Economic Policy on the Podium - Live Blogging
Posted by Suzanne Nossel
OK, I'm now a little sheepish to discover that we don't have an economics topic heading created for this blog, but c'est la vie. The first panel of the day is on economic policy. Line up is former EPA commissioner Carol Browner, American Prospect founder Bob Kuttner, rising think tank/government star Lael Brainerd and UNDP head Kemal Dervis. Moderator is Dan Tarullo of Georgetown and the Center for American Progress.
Kuttner is making the pt that the US is multilateral on trade, even when not so on so many other matters. He makes the point that this serves the interest of elites. The Bretton Woods process was not just intended to restart the global economy after WWII but also to construct an international system that would facilitate a mixed economy at home so that private capital would not push lowest common denominator tax, wage and regulatory policies. The US delegated soveriegnty to GATT because we controlled it and it served our goals.

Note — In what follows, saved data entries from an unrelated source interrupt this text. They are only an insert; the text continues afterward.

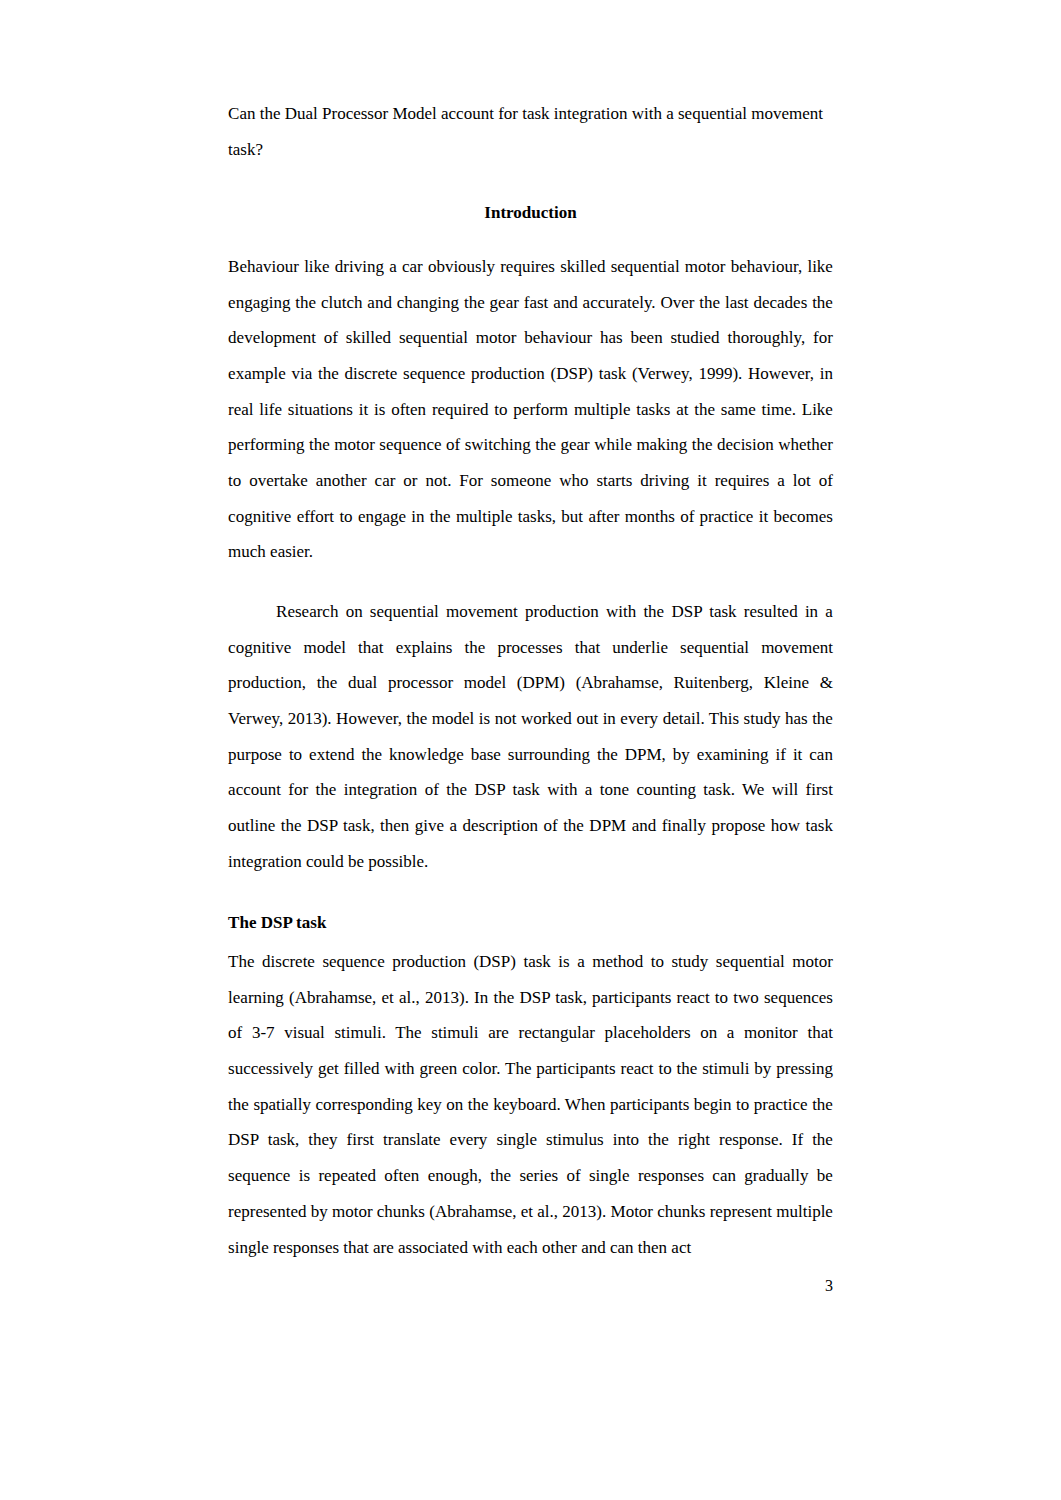Can the Dual Processor Model account for task integration with a sequential movement task?
Introduction
Behaviour like driving a car obviously requires skilled sequential motor behaviour, like engaging the clutch and changing the gear fast and accurately. Over the last decades the development of skilled sequential motor behaviour has been studied thoroughly, for example via the discrete sequence production (DSP) task (Verwey, 1999). However, in real life situations it is often required to perform multiple tasks at the same time. Like performing the motor sequence of switching the gear while making the decision whether to overtake another car or not. For someone who starts driving it requires a lot of cognitive effort to engage in the multiple tasks, but after months of practice it becomes much easier.
Research on sequential movement production with the DSP task resulted in a cognitive model that explains the processes that underlie sequential movement production, the dual processor model (DPM) (Abrahamse, Ruitenberg, Kleine & Verwey, 2013). However, the model is not worked out in every detail. This study has the purpose to extend the knowledge base surrounding the DPM, by examining if it can account for the integration of the DSP task with a tone counting task. We will first outline the DSP task, then give a description of the DPM and finally propose how task integration could be possible.
The DSP task
The discrete sequence production (DSP) task is a method to study sequential motor learning (Abrahamse, et al., 2013). In the DSP task, participants react to two sequences of 3-7 visual stimuli. The stimuli are rectangular placeholders on a monitor that successively get filled with green color. The participants react to the stimuli by pressing the spatially corresponding key on the keyboard. When participants begin to practice the DSP task, they first translate every single stimulus into the right response. If the sequence is repeated often enough, the series of single responses can gradually be represented by motor chunks (Abrahamse, et al., 2013). Motor chunks represent multiple single responses that are associated with each other and can then act
3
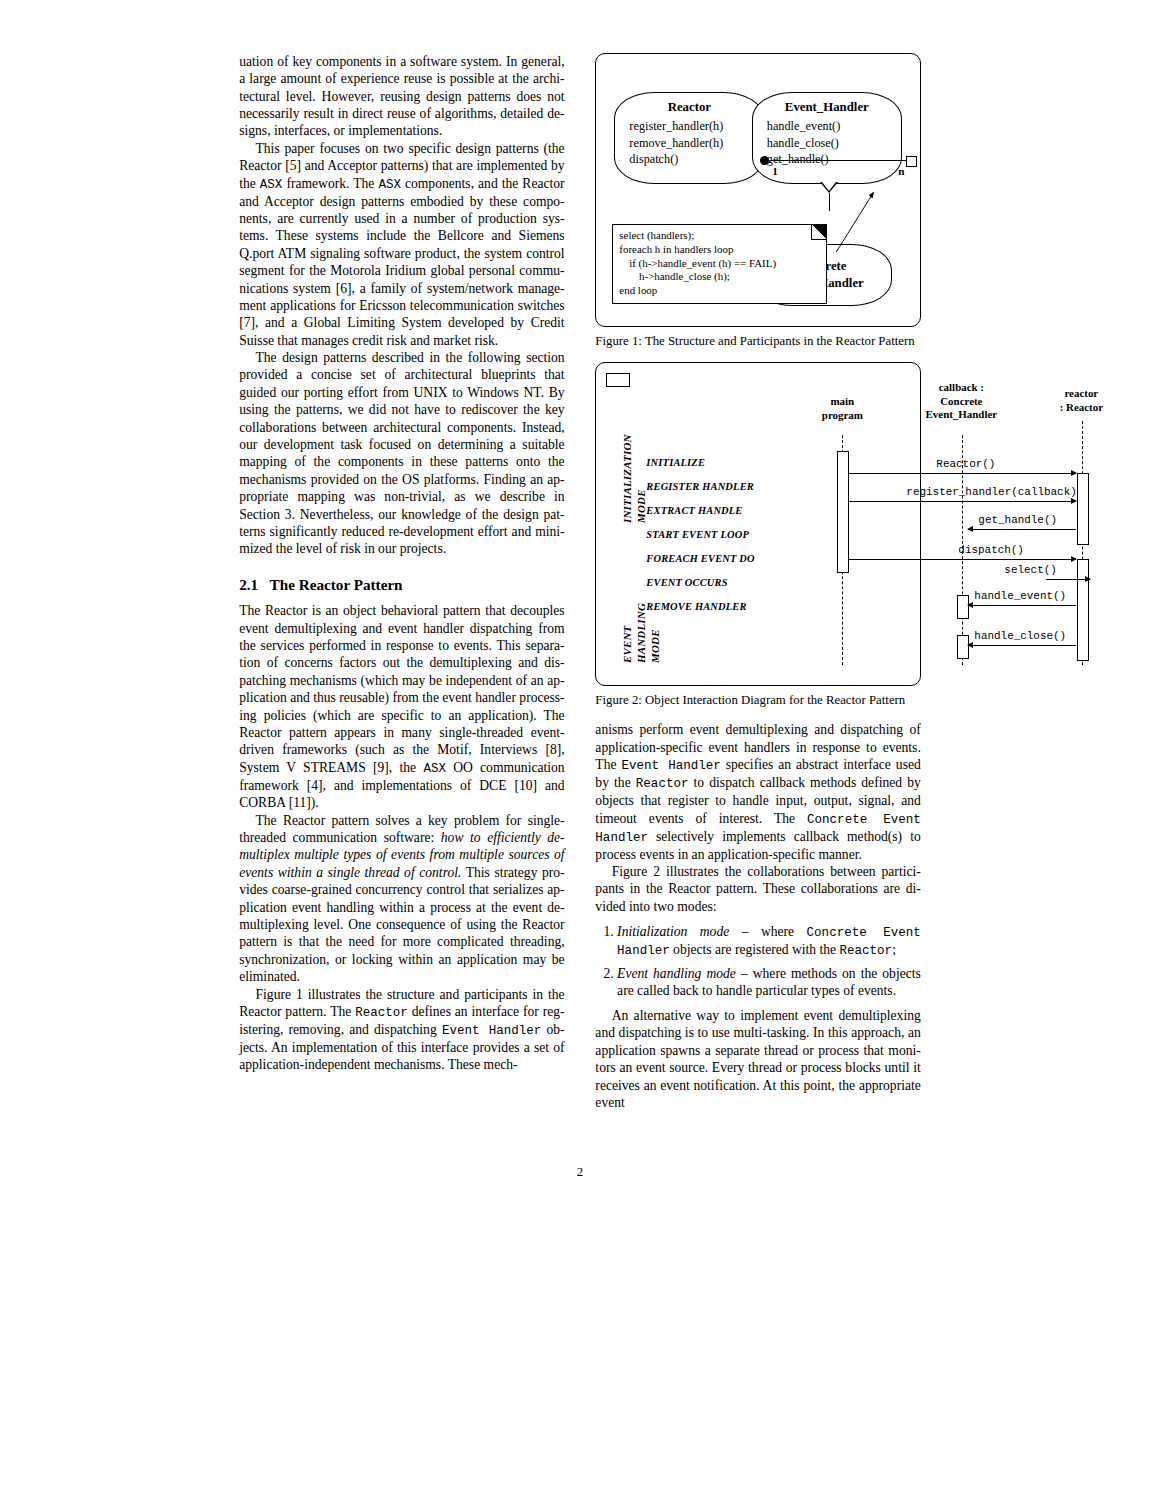uation of key components in a software system. In general, a large amount of experience reuse is possible at the architectural level. However, reusing design patterns does not necessarily result in direct reuse of algorithms, detailed designs, interfaces, or implementations.
This paper focuses on two specific design patterns (the Reactor [5] and Acceptor patterns) that are implemented by the ASX framework. The ASX components, and the Reactor and Acceptor design patterns embodied by these components, are currently used in a number of production systems. These systems include the Bellcore and Siemens Q.port ATM signaling software product, the system control segment for the Motorola Iridium global personal communications system [6], a family of system/network management applications for Ericsson telecommunication switches [7], and a Global Limiting System developed by Credit Suisse that manages credit risk and market risk.
The design patterns described in the following section provided a concise set of architectural blueprints that guided our porting effort from UNIX to Windows NT. By using the patterns, we did not have to rediscover the key collaborations between architectural components. Instead, our development task focused on determining a suitable mapping of the components in these patterns onto the mechanisms provided on the OS platforms. Finding an appropriate mapping was non-trivial, as we describe in Section 3. Nevertheless, our knowledge of the design patterns significantly reduced re-development effort and minimized the level of risk in our projects.
2.1 The Reactor Pattern
The Reactor is an object behavioral pattern that decouples event demultiplexing and event handler dispatching from the services performed in response to events. This separation of concerns factors out the demultiplexing and dispatching mechanisms (which may be independent of an application and thus reusable) from the event handler processing policies (which are specific to an application). The Reactor pattern appears in many single-threaded event-driven frameworks (such as the Motif, Interviews [8], System V STREAMS [9], the ASX OO communication framework [4], and implementations of DCE [10] and CORBA [11]).
The Reactor pattern solves a key problem for single-threaded communication software: how to efficiently demultiplex multiple types of events from multiple sources of events within a single thread of control. This strategy provides coarse-grained concurrency control that serializes application event handling within a process at the event demultiplexing level. One consequence of using the Reactor pattern is that the need for more complicated threading, synchronization, or locking within an application may be eliminated.
Figure 1 illustrates the structure and participants in the Reactor pattern. The Reactor defines an interface for registering, removing, and dispatching Event Handler objects. An implementation of this interface provides a set of application-independent mechanisms. These mech-
Reactor register_handler(h)
remove_handler(h)
dispatch()
Event_Handler handle_event()
handle_close()
get_handle()
1
n
Concrete
Event_Handler
select (handlers); foreach h in handlers loop if (h->handle_event (h) == FAIL) h->handle_close (h); end loop
Figure 1: The Structure and Participants in the Reactor Pattern
INITIALIZATION
MODE
EVENT
HANDLING
MODE
INITIALIZE
REGISTER HANDLER
EXTRACT HANDLE
START EVENT LOOP
FOREACH EVENT DO
EVENT OCCURS
REMOVE HANDLER
main
program
callback :
Concrete
Event_Handler
reactor
: Reactor
Reactor()
register_handler(callback)
get_handle()
dispatch()
select()
handle_event()
handle_close()
Figure 2: Object Interaction Diagram for the Reactor Pattern
anisms perform event demultiplexing and dispatching of application-specific event handlers in response to events. The Event Handler specifies an abstract interface used by the Reactor to dispatch callback methods defined by objects that register to handle input, output, signal, and timeout events of interest. The Concrete Event Handler selectively implements callback method(s) to process events in an application-specific manner.
Figure 2 illustrates the collaborations between participants in the Reactor pattern. These collaborations are divided into two modes:
Initialization mode – where Concrete Event Handler objects are registered with the Reactor;
Event handling mode – where methods on the objects are called back to handle particular types of events.
An alternative way to implement event demultiplexing and dispatching is to use multi-tasking. In this approach, an application spawns a separate thread or process that monitors an event source. Every thread or process blocks until it receives an event notification. At this point, the appropriate event
2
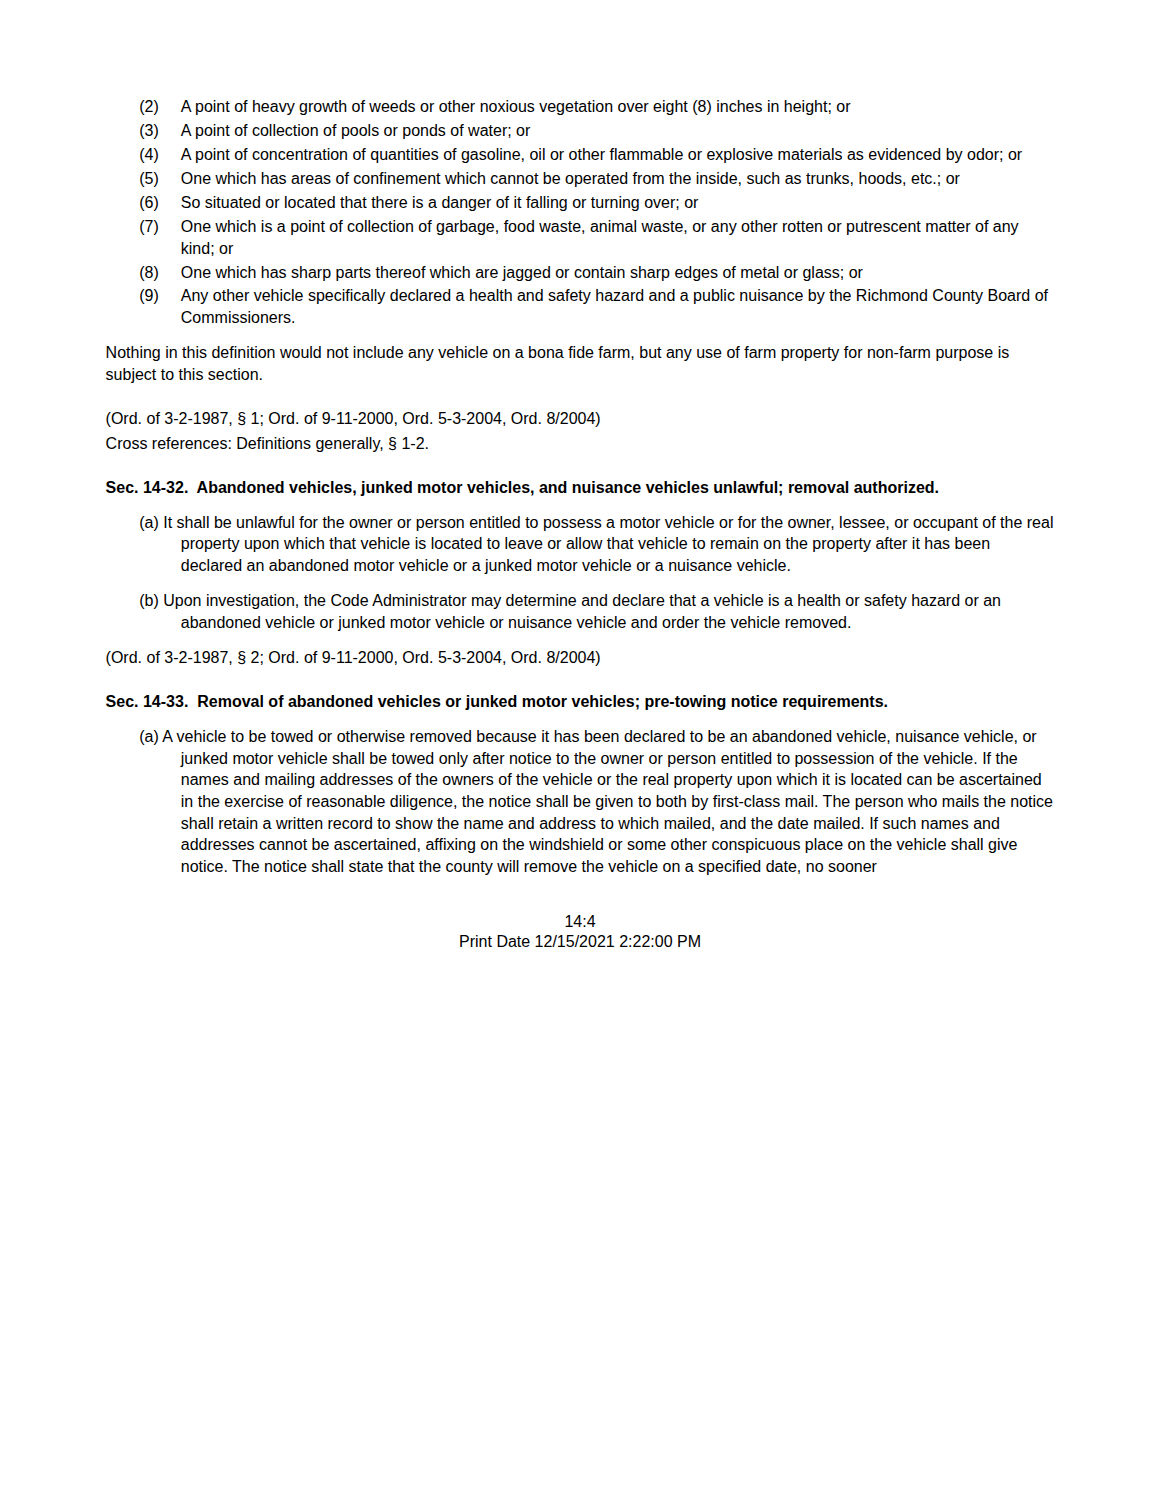(2) A point of heavy growth of weeds or other noxious vegetation over eight (8) inches in height; or
(3) A point of collection of pools or ponds of water; or
(4) A point of concentration of quantities of gasoline, oil or other flammable or explosive materials as evidenced by odor; or
(5) One which has areas of confinement which cannot be operated from the inside, such as trunks, hoods, etc.; or
(6) So situated or located that there is a danger of it falling or turning over; or
(7) One which is a point of collection of garbage, food waste, animal waste, or any other rotten or putrescent matter of any kind; or
(8) One which has sharp parts thereof which are jagged or contain sharp edges of metal or glass; or
(9) Any other vehicle specifically declared a health and safety hazard and a public nuisance by the Richmond County Board of Commissioners.
Nothing in this definition would not include any vehicle on a bona fide farm, but any use of farm property for non-farm purpose is subject to this section.
(Ord. of 3-2-1987, § 1; Ord. of 9-11-2000, Ord. 5-3-2004, Ord. 8/2004)
Cross references: Definitions generally, § 1-2.
Sec. 14-32. Abandoned vehicles, junked motor vehicles, and nuisance vehicles unlawful; removal authorized.
(a) It shall be unlawful for the owner or person entitled to possess a motor vehicle or for the owner, lessee, or occupant of the real property upon which that vehicle is located to leave or allow that vehicle to remain on the property after it has been declared an abandoned motor vehicle or a junked motor vehicle or a nuisance vehicle.
(b) Upon investigation, the Code Administrator may determine and declare that a vehicle is a health or safety hazard or an abandoned vehicle or junked motor vehicle or nuisance vehicle and order the vehicle removed.
(Ord. of 3-2-1987, § 2; Ord. of 9-11-2000, Ord. 5-3-2004, Ord. 8/2004)
Sec. 14-33. Removal of abandoned vehicles or junked motor vehicles; pre-towing notice requirements.
(a) A vehicle to be towed or otherwise removed because it has been declared to be an abandoned vehicle, nuisance vehicle, or junked motor vehicle shall be towed only after notice to the owner or person entitled to possession of the vehicle. If the names and mailing addresses of the owners of the vehicle or the real property upon which it is located can be ascertained in the exercise of reasonable diligence, the notice shall be given to both by first-class mail. The person who mails the notice shall retain a written record to show the name and address to which mailed, and the date mailed. If such names and addresses cannot be ascertained, affixing on the windshield or some other conspicuous place on the vehicle shall give notice. The notice shall state that the county will remove the vehicle on a specified date, no sooner
14:4
Print Date 12/15/2021 2:22:00 PM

Now he says the principles underpinning the world trade system are actually working to undermine the mixed economy. Before 1973 the distribution of global income was becoming more equal. Now all labor/environmental/regulatory/debt relief protections are portrayed as distortions of trade when they are in fact designed to preserve diversified domestic economies. People who try to raise this are disparaged as protectionists or shills for the oil companies. When people say that the global market has outrun the nation-state, most people say this approvingly but they shouldn't because the nation state is the locus of democracy and global stability.
He says the next global financial crisis will be the hedge funds (I've thought this for a while - - nothing goes on forever).
This is an interesting point, and - to me - a new way of putting the ciritique of unbridled free trade.